Taylor shot a look at the Druid, who shrugged and grinned sheepishly. “Wouldn’t hurt to build up a super-oasis in the center of this place, then generate the resources to terraform the whole desert in one big push. I doubt they'd find us if we stayed deep enough; it’s not exactly an often-explored area.”
“I…” The Mage was clearly hesitant, but her pleading glances were met with a triplet of stony stares. “Can we at least hide our identities and feed anyone along the border? If we can do anything that is helpful for the Kingdom in that time, I’m fine with pretending we died for a while.”
“Ten years,” Zed opened negotiations immediately.
“Six months,” Taylor growled at him.
“Ten years.” Andre stood next to Zed, and Luke nodded along with them.
“Do you have any idea how our political climate will shift over ten years?” Taylor snapped at the three of them. “What could happen to our families if we vanish?”
“One of the Zeds will keep an eye on them.” Andre jerked his thumb into the distance where the clone had walked away. “Right, Zed?”
“I can make a clone per week,” Zed agreed right away. “They last until killed, I cancel them, or they self-destruct. Anything big goes down, I’ll have the network of Zed—which I plan to set up—reach out and get us.”
Everyone went silent as Taylor chewed her lip and tried to get them to change their minds. “It’ll never last. They’ll want us for something, and they’ll find anything they can come up with to make us come back.

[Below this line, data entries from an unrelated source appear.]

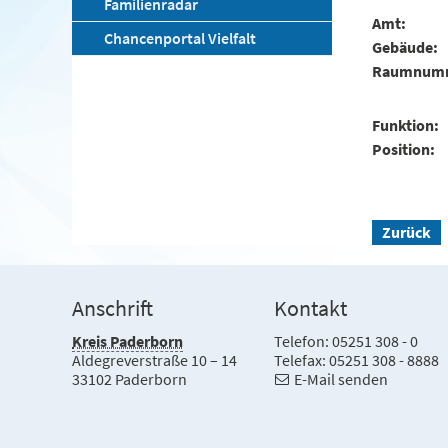
Familienradar
Amt
Chancenportal Vielfalt
Gebäude
Raumnum
Funktion
Position
Zurück
Anschrift
Kontakt
Kreis Paderborn
Telefon: 05251 308 - 0
Aldegreverstraße 10 – 14
Telefax: 05251 308 - 8888
33102 Paderborn
E-Mail senden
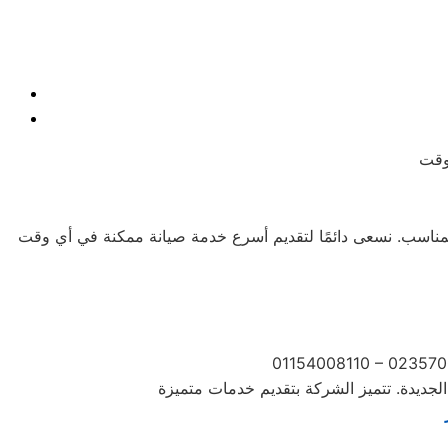
 احتياجاتكم في الوقت المناسب. نسعى دائمًا لتقديم أسرع خدمة صيانة ممكنة في أي وقت
01154008110 – 023570
لجديدة. تتميز الشركة بتقديم خدمات متميزة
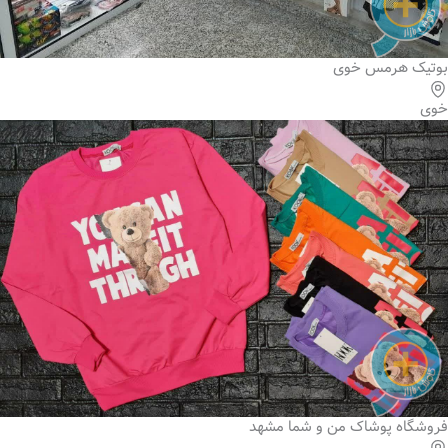
بوتیک هرمس خوی
خوی
فروشگاه پوشاک من و شما مشهد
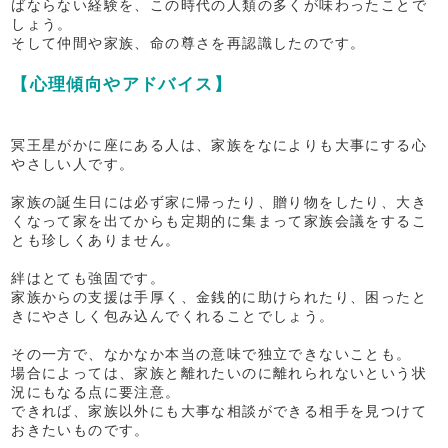
ばならない経験を、この時代の人類の多くが味わったことで
しょう。
そして仲間や家族、命の尊さを再認識したのです。
【心理傾向やアドバイス】
冥王星がかに座にある人は、家族をなによりも大事にする心
やさしい人です。
家族の誕生日には必ず家に帰ったり、贈り物をしたり、大き
くなって家を出てからも定期的に集まって家族会議をするこ
とも珍しくありません。
絆はとても強固です。
家族からの支援は手厚く、金銭的に助けられたり、困ったと
きにやさしく包み込んでくれることでしょう。
その一方で、なかなか本当の意味で独立できないことも。
場合によっては、家族と離れたいのに離れられないという状
況にもなる点に要注意。
できれば、家族以外にも大事な相談ができる相手を見つけて
おきたいものです。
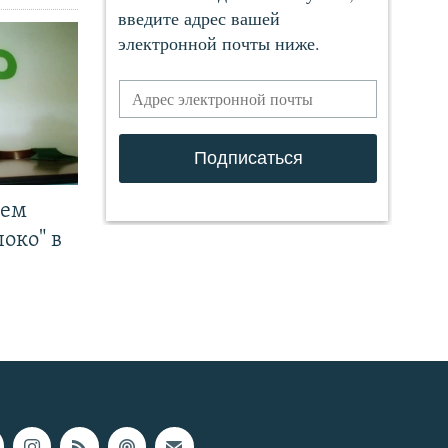
чем
око" в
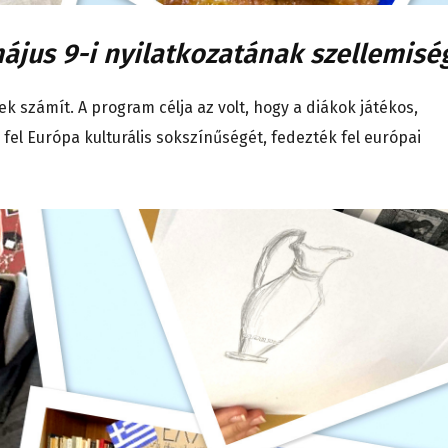
jus 9-i nyilatkozatának szellemisé
 számít. A program célja az volt, hogy a diákok játékos,
el Európa kulturális sokszínűségét, fedezték fel európai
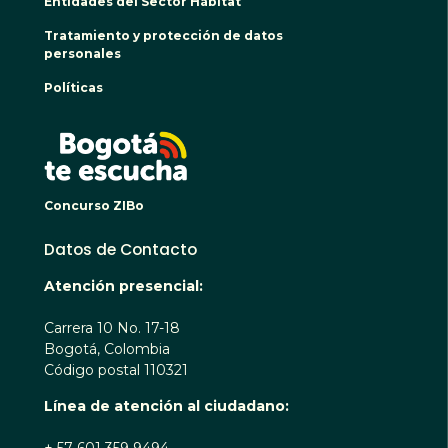
Entidades del Sector Hábitat
Tratamiento y protección de datos
personales
Políticas
BOGO
Concurso ZIBo
Datos de Contacto
Atención presencial:
Carrera 10 No. 17-18
Bogotá, Colombia
Código postal 110321
Línea de atención al ciudadano:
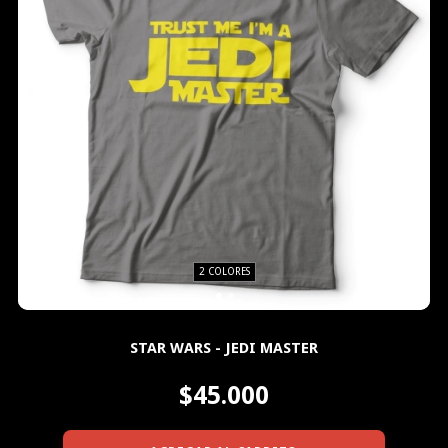
2 COLORES
STAR WARS - JEDI MASTER
$45.000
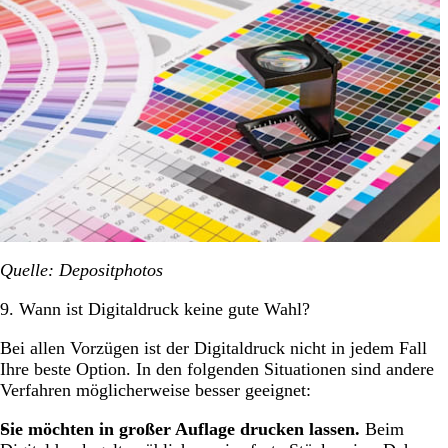
Quelle: Depositphotos
9. Wann ist Digitaldruck keine gute Wahl?
Bei allen Vorzügen ist der Digitaldruck nicht in jedem Fall
Ihre beste Option. In den folgenden Situationen sind andere
Verfahren möglicherweise besser geeignet:
Sie möchten in großer Auflage drucken lassen.
Beim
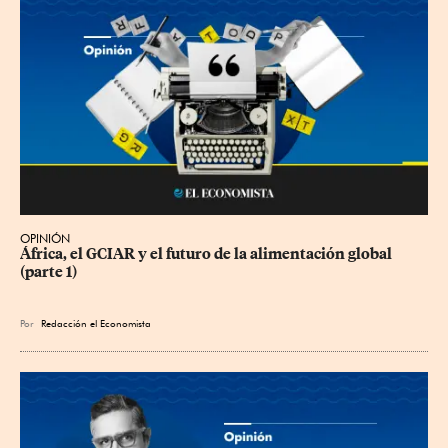
OPINIÓN
África, el GCIAR y el futuro de la alimentación global 
(parte 1)
Por
Redacción el Economista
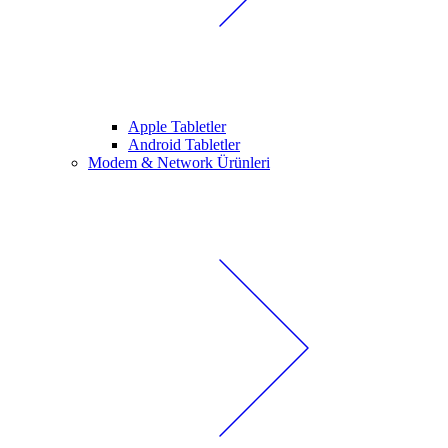
Apple Tabletler
Android Tabletler
Modem & Network Ürünleri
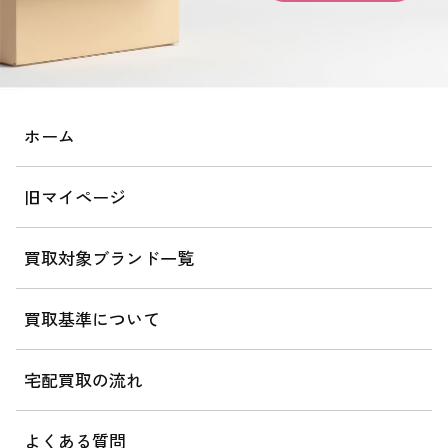
ホーム
旧マイページ
買取対象ブランド一覧
買取基準について
宅配買取の流れ
よくある質問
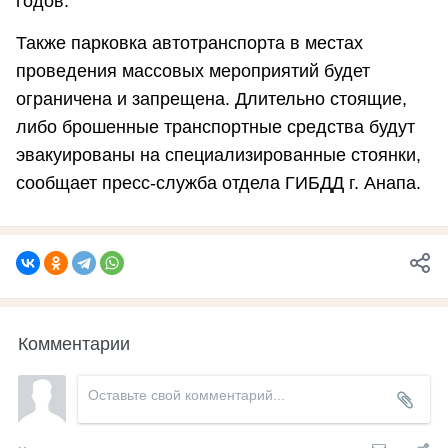
годов.
Также парковка автотранспорта в местах
проведения массовых мероприятий будет
ограничена и запрещена. Длительно стоящие,
либо брошенные транспортные средства будут
эвакуированы на специализированные стоянки,
сообщает пресс-служба отдела ГИБДД г. Анапа.
Комментарии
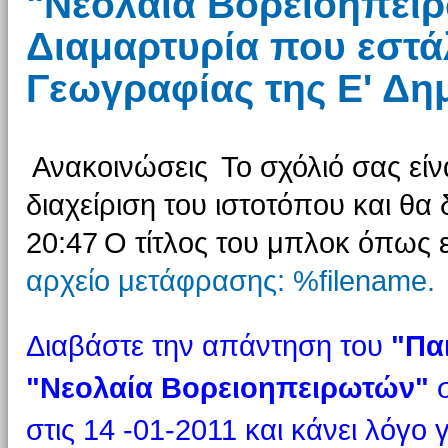
"Νεολαία Βορειοηπειρ
Διαμαρτυρία που εστάλ
Γεωγραφίας της Ε' Δη
Ανακοινώσεις
Το σχόλιό σας είν
διαχείριση του ιστοτόπου και θα 
20:47
Ο τίτλος του μπλοκ όπως ε
αρχείο μετάφρασης: %filename.
Διαβάστε την απάντηση του
"Πα
"Νεολαία Βορειοηπειρωτών"
σ
στις 14 -01-2011 και κάνει λόγο 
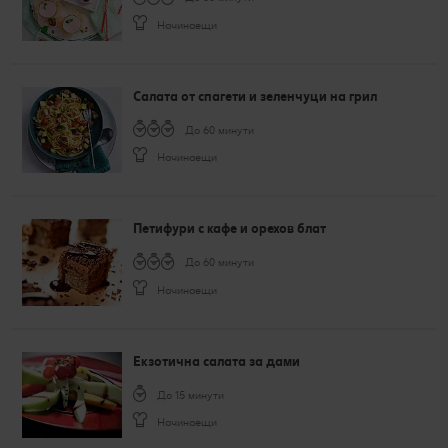
Начинаещи
Салата от спагети и зеленчуци на грил
До 60 минути
Начинаещи
Петифури с кафе и орехов блат
До 60 минути
Начинаещи
Екзотична салата за дами
До 15 минути
Начинаещи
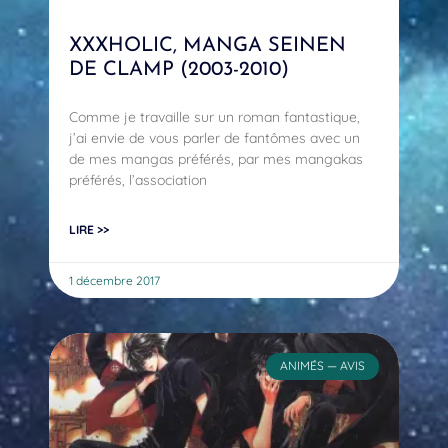
XXXHOLIC, MANGA SEINEN
DE CLAMP (2003-2010)
Comme je travaille sur un roman fantastique,
j’ai envie de vous parler de fantômes avec un
de mes mangas préférés, par mes mangakas
préférés, l’association
LIRE >>
1 décembre 2017
ANIMÉS — AVIS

They might even kick off the war and haul us back in to fight for them.”
“Everything the King said in private makes me inclined to believe that us vanishing for a good long time was part of his plan the whole time, right?” Andre explained with sweeping motions. “They even made it impossible to fix the problem, after we were told to come here and work on it!”
“You guys really just want to be… done?” Taylor shook her head at the thought. “I can’t believe it.”
“As done as we can be before level twenty,” Zed demanded firmly. “For the first time in a couple years, I have a shot at not being hunted like an animal for a while. I have the King’s permission to relax and hide from his hired muscle. Why would I give that up, just because we could complete a mission a little faster?”
Taylor finally caved, throwing her hands in the air. “Fine! You want to hide like criminals for a decade? Fine! So long as we actually fix whatever the issue in the desert is, so the Kingdom stops wasting away!”
“Deal.” Andre and Zed bumped their fists together and grinned.
The Murderhobo punched the ground, grabbed a root, and yanked a struggling, overgrown flower into the open air. “I knew this thing was coming after me!”
“Luke…” Andre groaned in a distraught tone. “Please stop killing my plants. I can’t make new ones, so I’m spending way too much blood and mana to expand the ones I have. If they reproduce on their own, I’m not breaking any rules imposed on me.”
“You don’t want me killin’ them? Don’t let them keep coming after me!” Luke tossed the wilted flower to the side, and he would have sworn it whimpered when it landed. “Make them less intelligent, would you? Smart plants are downright creepy.”
The Druid picked up the flower and whispered to it before planting it back in the sand and helping it become healthy again. Then he turned his head and shot a glare at Luke. “Big words coming from a guy that was singing to his bone club not five minutes ago.”
Luke returned the glare, glanced at Cookie, then back to Andre. “I did what now?”